We learned today that Rita Wilson is prepping an HBO series based on Middlesex , Jeffrey Eugenides' Pulitzer-winner about a girl named Callie who grows up to become a man named Cal. In a bit of fortuitous timing, Salon has posted an interview with professor Gerald N. Callahan, author of Between XX and XY , a new book about intersex people.
Intersex people are born neither male nor female; the descriptor is "an umbrella term that includes people with a tremendous number of genetic conditions, from those born with an extra X chromosome to those with overdeveloped adrenal glands."
There are lots of interesting nuggets here-for example, Callahan's description of biological sex as a spectrum, not a binary system. (Hence the piece's title, "We're all intersex.") That's a concept that many of us are comfortable with vis-a-vis gender identity, but applying that framework to the biological realm was a new notion to me. (Meanwhile, I'm not totally sure I buy Callahan's assertion that gays and lesbians "can fairly easily identify with the classic binary of male and female"-though I suppose that may be true when you compare them to intersex people.)

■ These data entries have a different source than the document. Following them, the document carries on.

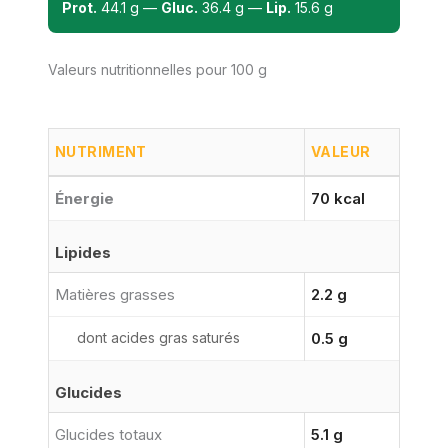
Prot.
44.1 g —
Gluc.
36.4 g —
Lip.
15.6 g
Valeurs nutritionnelles pour 100 g
NUTRIMENT
VALEUR
Énergie
70 kcal
Lipides
Matières grasses
2.2 g
dont acides gras saturés
0.5 g
Glucides
Glucides totaux
5.1 g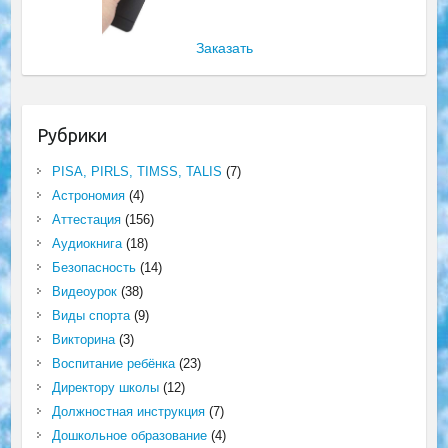
Заказать
Рубрики
PISA, PIRLS, TIMSS, TALIS
(7)
Астрономия
(4)
Аттестация
(156)
Аудиокнига
(18)
Безопасность
(14)
Видеоурок
(38)
Виды спорта
(9)
Викторина
(3)
Воспитание ребёнка
(23)
Директору школы
(12)
Должностная инструкция
(7)
Дошкольное образование
(4)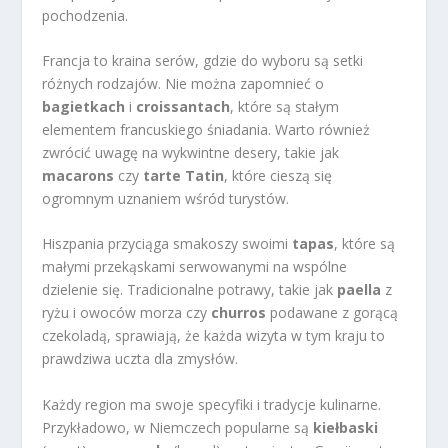
pochodzenia.
Francja to kraina serów, gdzie do wyboru są setki
różnych rodzajów. Nie można zapomnieć o
bagietkach
i
croissantach
, które są stałym
elementem francuskiego śniadania. Warto również
zwrócić uwagę na wykwintne desery, takie jak
macarons
czy
tarte Tatin
, które cieszą się
ogromnym uznaniem wśród turystów.
Hiszpania przyciąga smakoszy swoimi
tapas
, które są
małymi przekąskami serwowanymi na wspólne
dzielenie się. Tradicionalne potrawy, takie jak
paella
z
ryżu i owoców morza czy
churros
podawane z gorącą
czekoladą, sprawiają, że każda wizyta w tym kraju to
prawdziwa uczta dla zmysłów.
Każdy region ma swoje specyfiki i tradycje kulinarne.
Przykładowo, w Niemczech popularne są
kiełbaski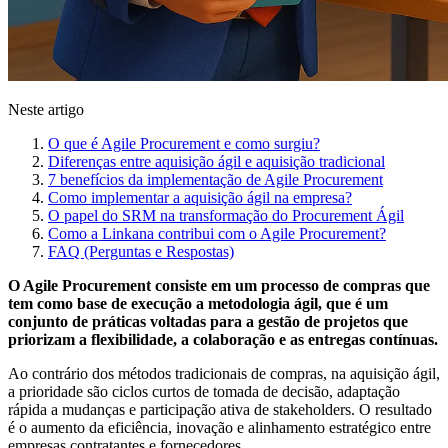
Neste artigo
O que é Agile Procurement e como surgiu?
Diferenças entre aquisição ágil e aquisição tradicional
7 benefícios da implementação de Agile Procurement
Como implementar a aquisição ágil na empresa?
O papel do SRM na transformação do Procurement Ágil
Como a Linkana contribui com o Agile Procurement?
FAQ (Perguntas e Respostas)
O Agile Procurement consiste em um processo de compras que
tem como base de execução a metodologia ágil, que é um
conjunto de práticas voltadas para a gestão de projetos que
priorizam a flexibilidade, a colaboração e as entregas contínuas.
Ao contrário dos métodos tradicionais de compras, na aquisição ágil,
a prioridade são ciclos curtos de tomada de decisão, adaptação
rápida a mudanças e participação ativa de stakeholders. O resultado
é o aumento da eficiência, inovação e alinhamento estratégico entre
empresas contratantes e fornecedores.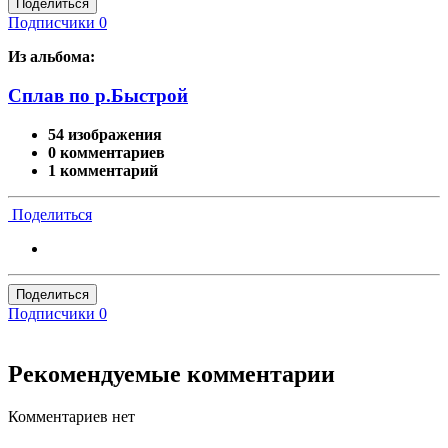
Поделиться
Подписчики
0
Из альбома:
Сплав по р.Быстрой
54 изображения
0 комментариев
1 комментарий
Поделиться
Поделиться
Подписчики
0
Рекомендуемые комментарии
Комментариев нет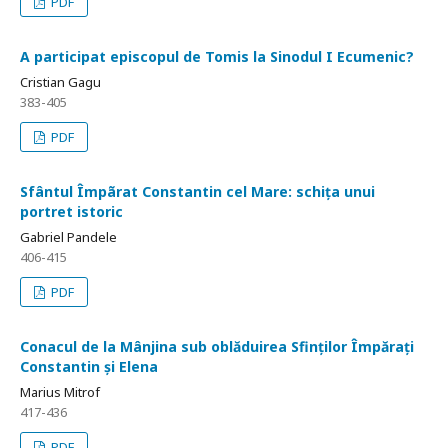
PDF
A participat episcopul de Tomis la Sinodul I Ecumenic?
Cristian Gagu
383-405
PDF
Sfântul Împãrat Constantin cel Mare: schița unui
portret istoric
Gabriel Pandele
406-415
PDF
Conacul de la Mânjina sub oblăduirea Sfinților Împărați
Constantin și Elena
Marius Mitrof
417-436
PDF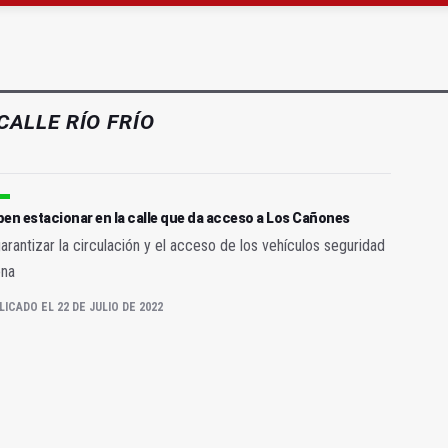
mbil niega que haya convenio con la banda de música
e 190.000 euros para Venezuela en la provincia
CALLE RÍO FRÍO
en estacionar en la calle que da acceso a Los Cañones
arantizar la circulación y el acceso de los vehículos seguridad
ona
LICADO EL 22 DE JULIO DE 2022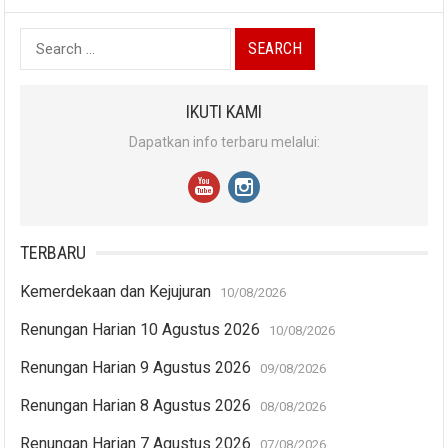
Search
for:
IKUTI KAMI
Dapatkan info terbaru melalui:
TERBARU
Kemerdekaan dan Kejujuran
10/08/2026
Renungan Harian 10 Agustus 2026
10/08/2026
Renungan Harian 9 Agustus 2026
09/08/2026
Renungan Harian 8 Agustus 2026
08/08/2026
Renungan Harian 7 Agustus 2026
07/08/2026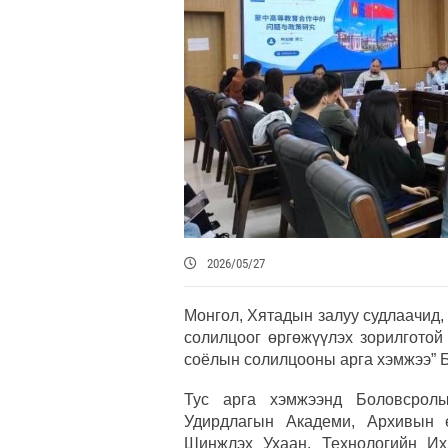
2026/05/27
Монгол, Хятадын залуу судлаачид
солилцоог өргөжүүлэх зорилготой
соёлын солилцооны арга хэмжээ” 
Тус арга хэмжээнд Боловсрол
Удирдлагын Академи, Архивын 
Шинжлэх Ухаан, Технологийн Их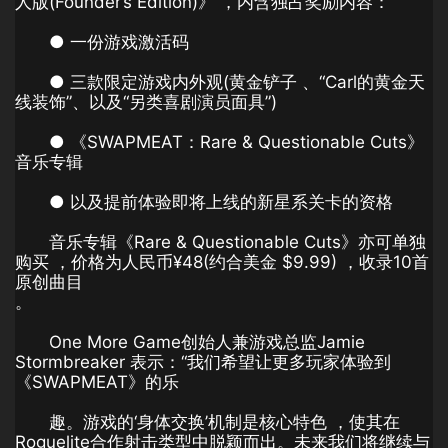
人版(Founder’s Edition)》 ，内含独占奖励内容：
● 一份游戏激活码
● 三款限定游戏内外观(黄金铲子 、“Carl的黄金天
线装饰”、以及“另类喜剧演员面具”)
● 《SWAPMEAT：Rare & Questionable Cuts》
音乐专辑
● 以及提前体验即将上线的新星系关卡的资格
音乐专辑《Rare & Questionable Cuts》亦可单独
购买 ，价格为人民币¥48(约合美金 $9.99) ，收录10首
原创曲目
。
One More Game创始人兼游戏总监Jamie
Stormbreaker 表⽰：“我们希望让更多玩家体验到
《SWAPMEAT》的乐
趣。游戏的‘身体交换’机制是核心特色 ，使其在
Roguelite合作射击类型中脱颖而出。未来我们将继续与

One thread particularly struck me, given our recent conversation here on Double X about Pop, the "gender-free" Swedish tot . Callahan argues that, if people focused more on the idea that, hey, genitals are lots of fun! (and not just baby-making tools), parents and physicians might be less focused on gender-assignment surgery-which, as he notes, can have disastrous consequences if performed too early and too arbitrarily. The interviewer, Thomas Rogers, asks a perfectly logical follow-up question:
So how do you think these decisions about surgery should be made?
This idea was introduced to me by Joel Frader [professor at Northwestern's Feinberg School of Medicine], but I think the best situation now is for the parents to be involved, for there to be a team of physicians-a surgeon, an endocrinologist, a psychiatrist-to be involved and for them to try to explain to the parents the most they can do in the most realistic way. In this world it may not be possible to raise a child without a gender, but that doesn't mean that surgery has to be performed. The ideal situation would be that, at a later date, the child could participate directly in the decision that might involve irreversible surgery.
That sounds eminently reasonable, but I would have loved to hear more about how, practically speaking, this "ideal situation" might be accomplished. As Hanna described in her Atlantic piece about transgender children , these decisions often take place under circumstances that are far from ideal.